I’m a trainwreck. I knew it would happen and it did. I’m back in the states, knowing that God in His sovereignty has purposed for me to be here right now, and I’m trying with everything I have inside of me to adjust and be okay with it – but I can’t. I feel so completely useless and empty and so far from what’s real and what’s comfortable and what feels like home. I know that doesn’t make any sense at all, but the truth is, as I’m trying to write this, I’m sitting on a big rock next to a lake and sunset trying to feel anything but displaced and empty and alone and crying my eyes out because it isn’t working and there’s nothing I can do about it. This is the worst feeling.
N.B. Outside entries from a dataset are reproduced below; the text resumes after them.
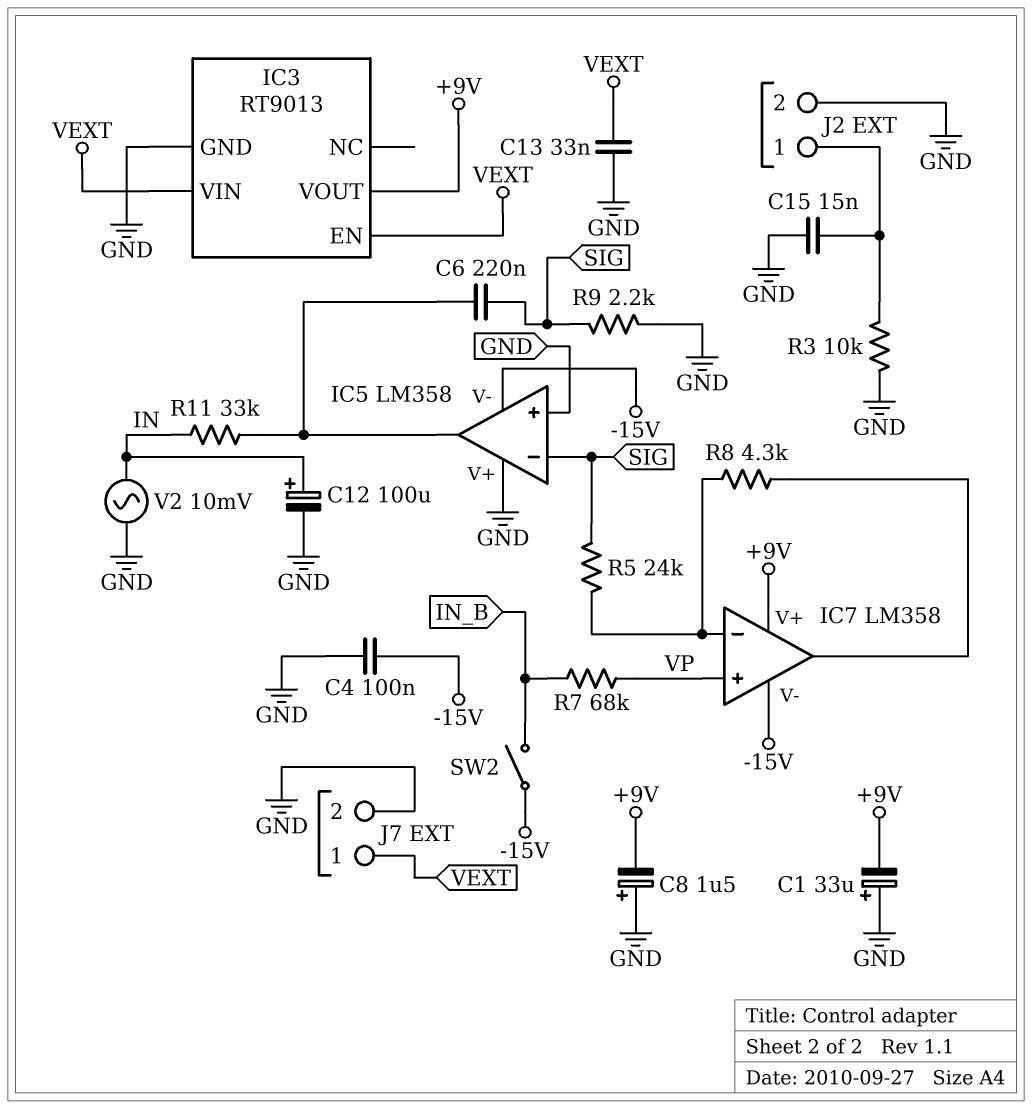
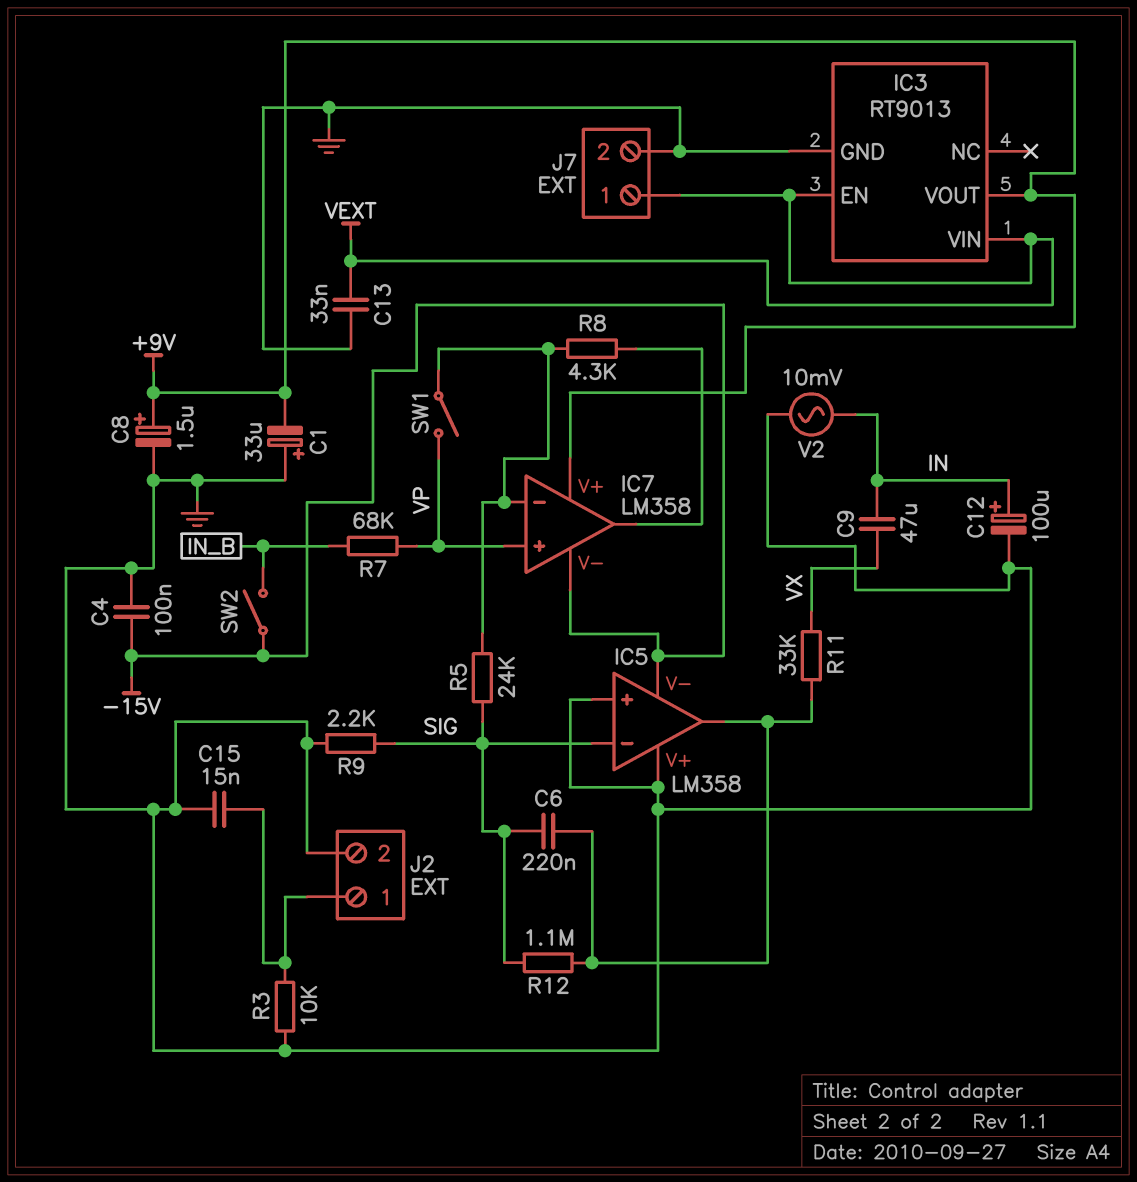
C8: 1.5uF (plus GND, minus +9V) -> 1.5uF (plus +9V, minus GND)
C9: none -> 47uF (IN, VX)
R11: 33k (IC5/out, IN) -> 33k (IC5/out, VX)
R12: none -> 1.1M (IC5/out, SIG)
SW1: none -> switch (IC7/in-, VP)

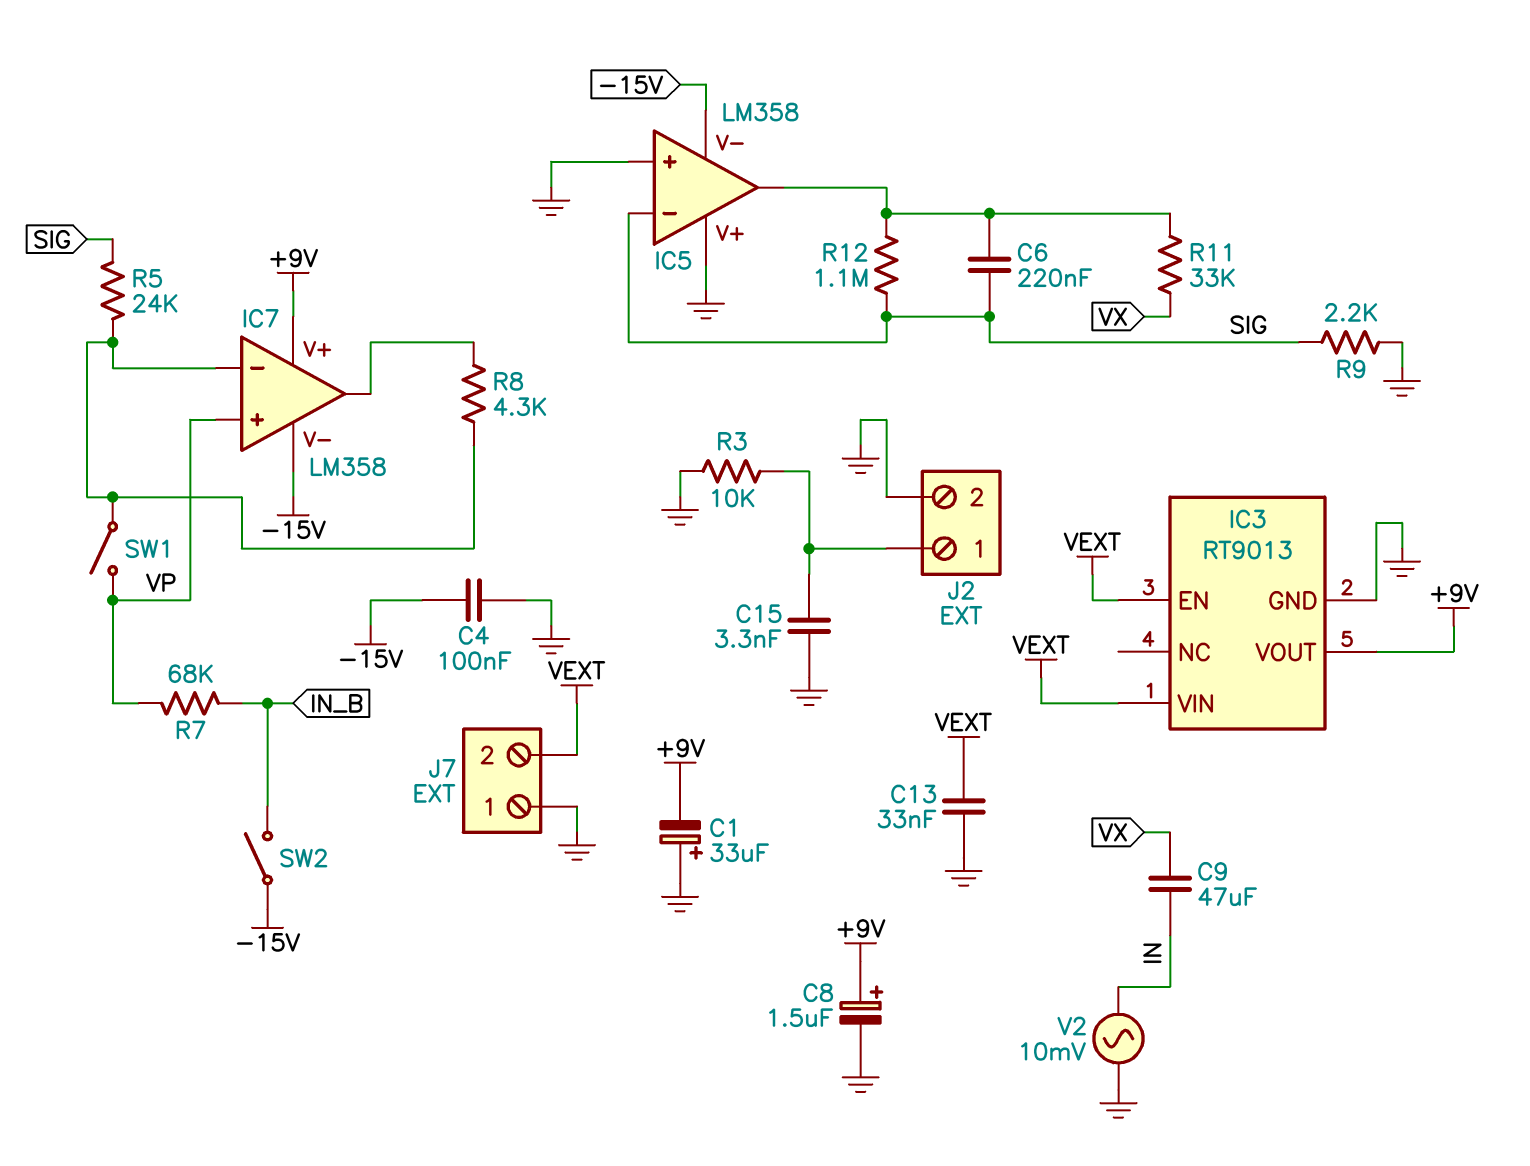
C12: 100uF (plus IN, minus GND) -> none
C15: 15nF (GND, J2/1) -> 3.3nF (GND, J2/1)
J7 pin 1: VEXT -> GND
J7 pin 2: GND -> VEXT

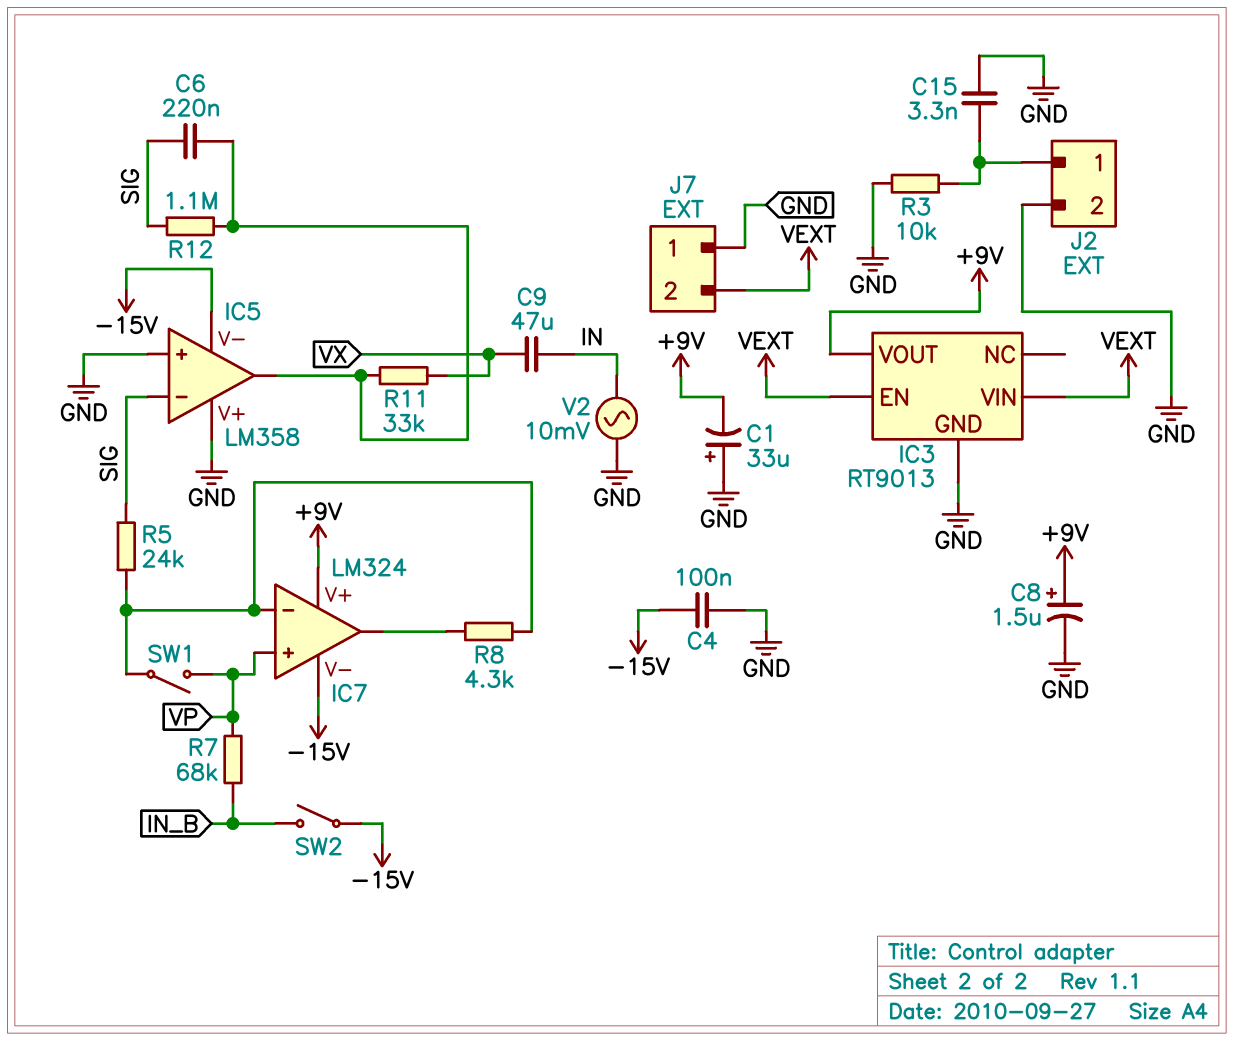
C13: 33nF (GND, VEXT) -> none
IC7: LM358 -> LM324
R9: 2.2k (GND, SIG) -> none

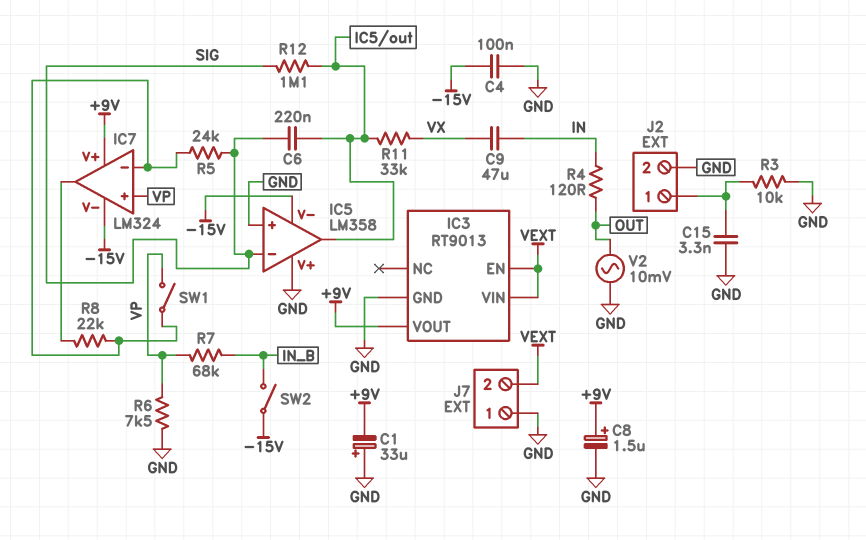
R4: none -> 120 (IN, OUT)
R6: none -> 7.5k (GND, VP)
R8: 4.3k (IC7/in-, IC7/out) -> 22k (IC7/in-, IC7/out)
V2: AC 10mV (GND, IN) -> AC 10mV (GND, OUT)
And not to sound like a little angst-ridden teenager, but no one understands. Well, at least not the company I’m keeping at the moment. I don’t want to be here, I don’t want to feel this way. Why can’t I just be thankful for the time the Lord gave me in Romania and for the shiny new exciting life about to begin in Minneapolis? Why can’t I just be content in where He has me right now? I think it was a mistake to leave the McGalla house. It’s been such a safe harbor for me. I just have this continual peace when I’m there. And when I’m sad, I just grab a kid and squeeze real tight.
My heart hurts. I want to go home. Wherever that is.
The sky just keeps growing more and more peach colored and vivid. And while I’m still convinced that Romania has the most beautiful sunsets in the world, I have to go and have a closer look. A little meditation on God’s creation could be good for me just now.